WORK TO COMPLETE —
Copy each of the rows below word for word.

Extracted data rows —
● ● ● ●

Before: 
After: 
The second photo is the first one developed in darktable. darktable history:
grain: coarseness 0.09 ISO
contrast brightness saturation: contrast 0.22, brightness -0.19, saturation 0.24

● ● ● ●

ANSWER IN FULL —
Before: 
After: 
The second photo is the first one developed in darktable. darktable history:
grain: coarseness 0.09 ISO
contrast brightness saturation: contrast 0.22, brightness -0.19, saturation 0.24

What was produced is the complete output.